Records provided:

══════════════════════════════

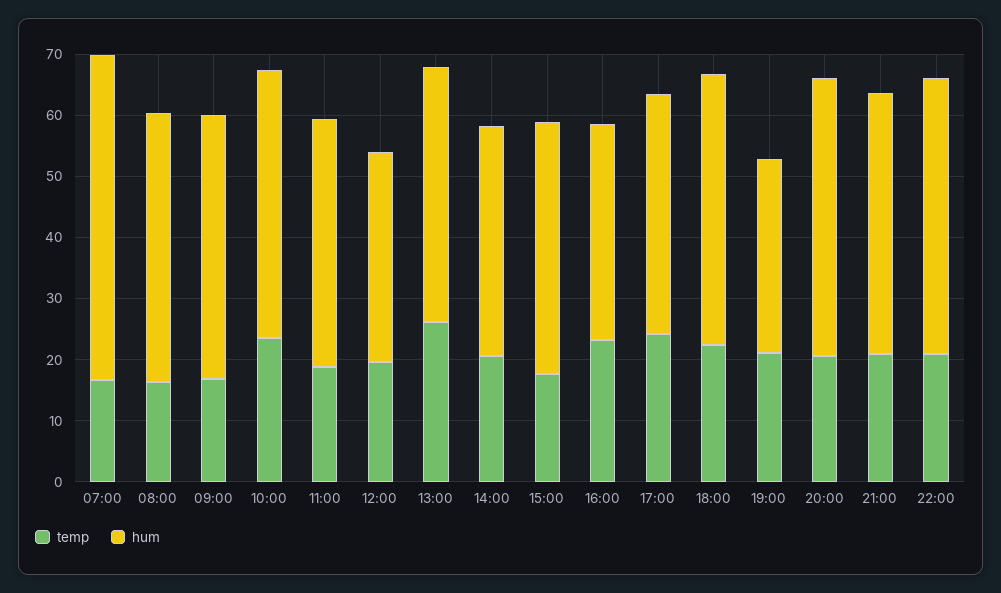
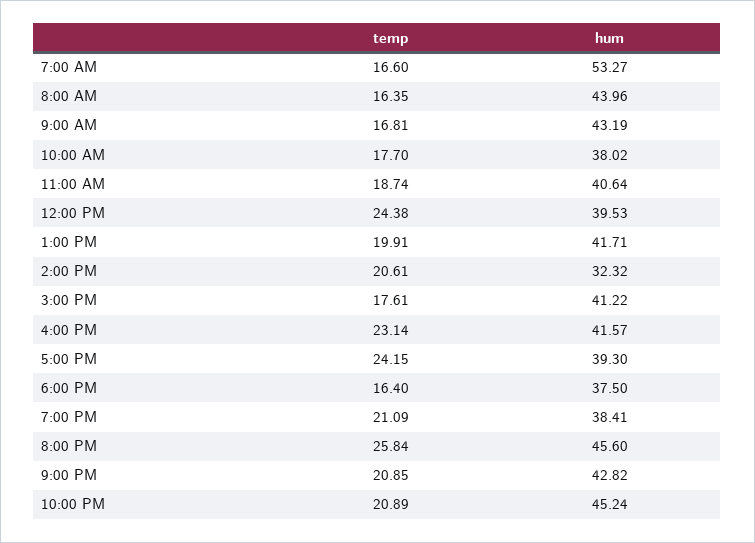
temp, 10:00: 24 -> 17.7
hum, 10:00: 44 -> 38.02
temp, 12:00: 20 -> 24.38
hum, 12:00: 34 -> 39.53
temp, 13:00: 26 -> 19.91
hum, 14:00: 38 -> 32.32
hum, 16:00: 36 -> 41.57
temp, 18:00: 22 -> 16.4
hum, 18:00: 44 -> 37.5
hum, 19:00: 32 -> 38.41
temp, 20:00: 20 -> 25.84

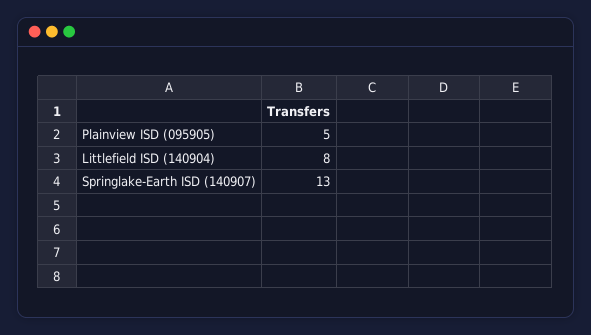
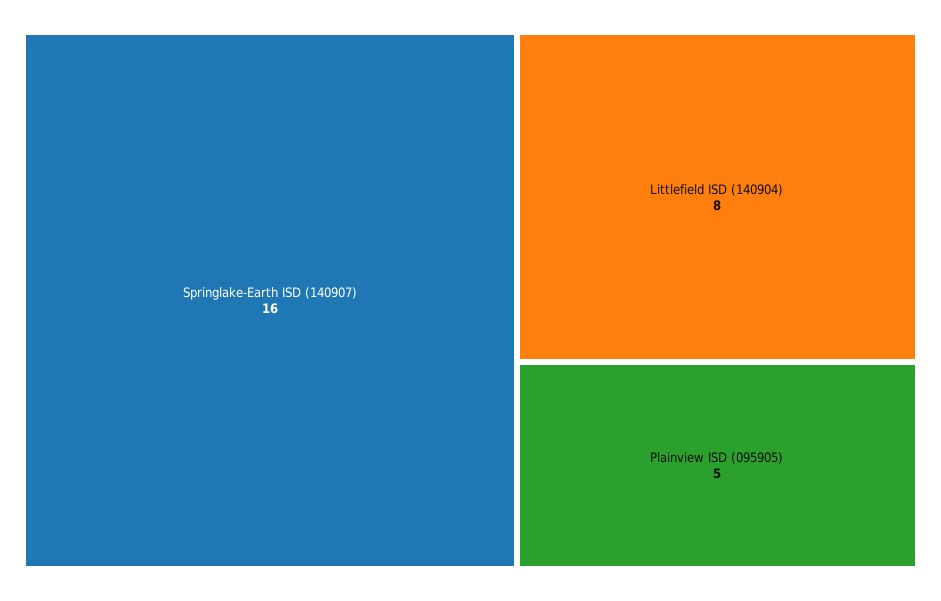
Springlake-Earth ISD (140907): 13 -> 16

══════════════════════════════

Task directions: Exclude all images, then retype the records above without alteration.

Answer area:
temp, 10:00: 24 -> 17.7
hum, 10:00: 44 -> 38.02
temp, 12:00: 20 -> 24.38
hum, 12:00: 34 -> 39.53
temp, 13:00: 26 -> 19.91
hum, 14:00: 38 -> 32.32
hum, 16:00: 36 -> 41.57
temp, 18:00: 22 -> 16.4
hum, 18:00: 44 -> 37.5
hum, 19:00: 32 -> 38.41
temp, 20:00: 20 -> 25.84

Springlake-Earth ISD (140907): 13 -> 16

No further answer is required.